Nous lui demandons s'il est possible de faire primer des intérêts économiques sur la santé publique. "Pour moi, ce n'est pas exactement comme cela que le problème se pose parce que ce n'est pas que des intérêts économiques," répond-il. "C'est un problème de sécurité alimentaire aussi : il faut que nous produisions suffisamment de céréales en particulier, pour nourrir la population et c'est cela, la problématique du glyphosate," souligne-t-il.
Nous l'interrogeons sur les allégations selon lesquelles la Commission européenne aurait écarté certaines études. "Moi, je ne soupçonne pas sur ce dossier, parce que je n'ai pas de preuves pour le faire, qu'il y aurait une collusion entre la Commission et les grands laboratoires," assure Gilles Lebreton.
Nous lui rappelons pourtant, l'importance du lobbying. "Le lobbying, c'est quelque chose qu'on connaît tous," concède-t-il. "Les vrais responsables, ce sont pour moi les responsables de la politique agricole commune qui, pendant des années, ont poussé à une agriculture industrielle," assure-t-il.
Une mère et son fils ont fait reconnaître la nocivité du glyphosate sur les enfants à naître
Après quinze ans de lutte, Bayer doit pourtant affronter l'ouverture d'un nouveau procès pour malformation de l'embryon, cette fois. Il est initié par une mère et son fils que nous rencontrons à quelques kilomètres de Vienne, au sud de Lyon.
Mais Sabine Grataloup et son fils Théo ont déjà remporté une grande victoire.

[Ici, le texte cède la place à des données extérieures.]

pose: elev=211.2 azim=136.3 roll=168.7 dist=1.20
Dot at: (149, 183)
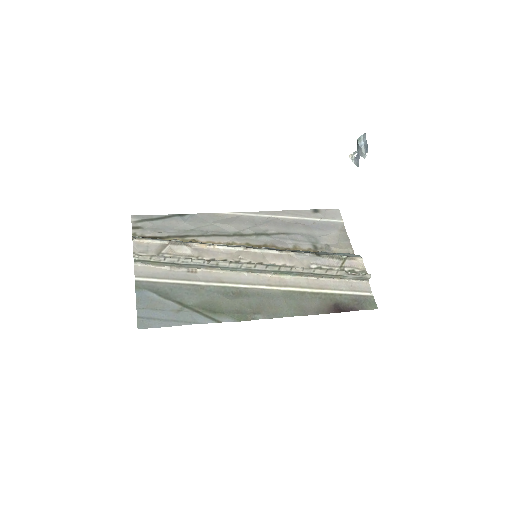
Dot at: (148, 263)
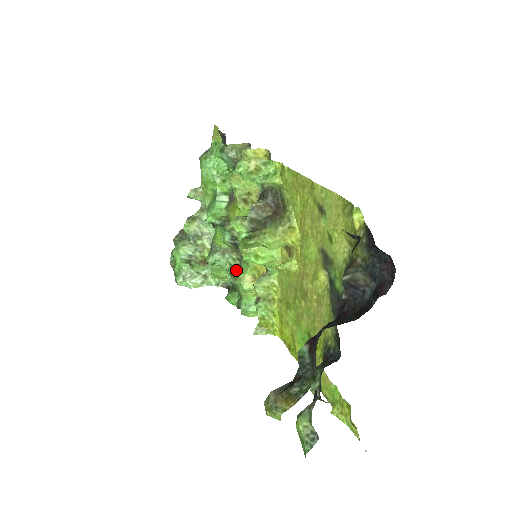
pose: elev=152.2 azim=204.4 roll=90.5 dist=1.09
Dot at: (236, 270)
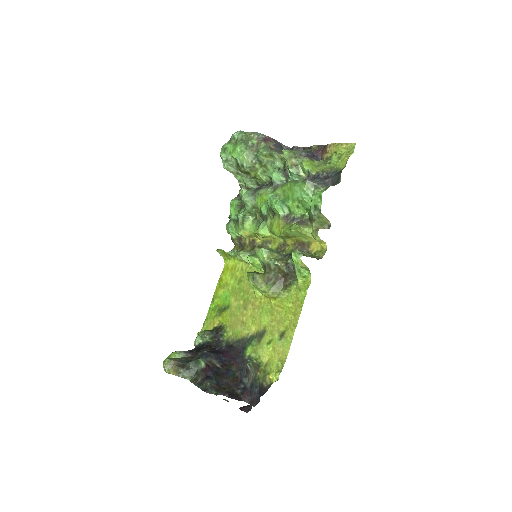
Dot at: (249, 218)
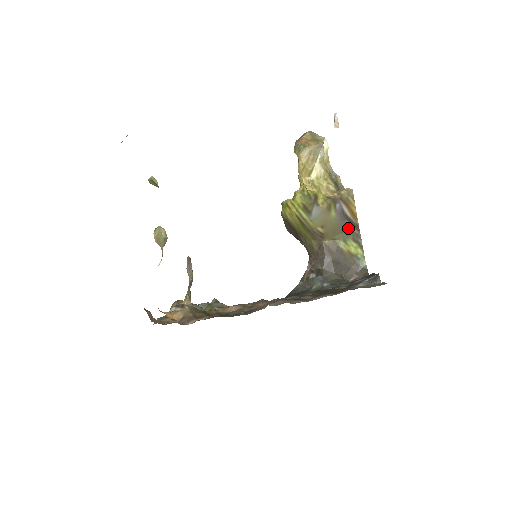
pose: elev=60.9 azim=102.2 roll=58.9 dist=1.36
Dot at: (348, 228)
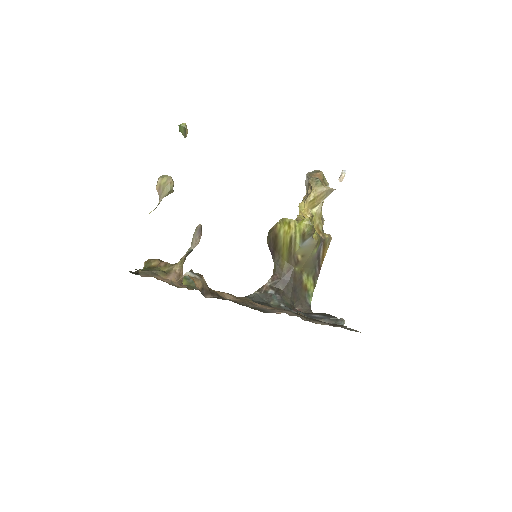
Dot at: (315, 266)
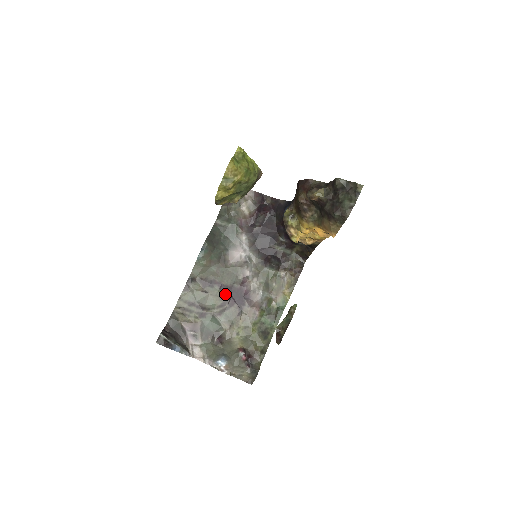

Pour la première fois en France, ils ont fait reconnaître la nocivité du glyphosate sur les bébés des femmes enceintes.
Sabine nous montre l'ancienne carrière d'équitation où, dans le passé, elle a passé un désherbant à base de glyphosate. "Une chose que je faisais régulièrement à l'époque, mais là, il se trouve que je l'ai fait lors du premier mois de ma grossesse," explique-t-elle.
À l’époque, Sabine ne se doutait pas à quoi elle exposait son corps. "Tout ce qui est indiqué, c'est un pictogramme comme quoi c'est dangereux pour les organismes aquatiques," indique-t-elle. "La plupart des malformations se font pendant le premier mois de grossesse, alors que la future maman, elle, ne sait pas qu'elle est enceinte, donc on ne peut pas prendre de précautions," dénonce-t-elle.
Son fils nous explique ce qu'il a enduré. "Cela a été très compliqué parce qu'à la naissance, j'aurai dû mourir, énormément d'opérations ont été faites depuis le début : en tout, j'ai subi 54 anesthésies générales," précise-t-il. Aujourd'hui encore, le jeune étudiant ne peut respirer que grâce à une trachéotomie.
"Combien de temps on met avant de l'interdire, c'est affligeant !"
Le jeune homme reçoit une indemnité mensuelle d'environ 1000 euros, le fonds français d'indemnisation des victimes des pesticides ayant reconnu le lien entre ses malformations de l'œsophage, de la trachée et du larynx et l'utilisation du glyphosate par sa mère.
"Pour moi, personne ne le savait," souligne Sabine. "Je venais de m'apercevoir du truc et donc je me suis dit : Il faut alerter tout le monde parce qu'il y a des études qui sont faites," raconte-t-elle avant de citer les Monsanto Papers, une affaire qui a éclaté en 2017.
"On a découvert de fausses études indépendantes qui étaient, bien sûr, en faveur du glyphosate, des mails internes où ils reconnaissaient qu'ils avaient testé le glyphosate seul, mais pas la formulation, par exemple et que, donc, le produit avait été autorisé sur la base d'informations qui étaient, pour le moins, partielles, volontairement partielles," rappelle-t-elle.
Et Théo de conclure : "Le produit en lui-même est dangereux, d'accord, mais c'est surtout la bêtise qu'il y a autour de comment c'est géré, qui est bien plus révoltante que le produit en lui-même. Combien de temps on met avant de l'interdire, c'est affligeant !" lance-t-il.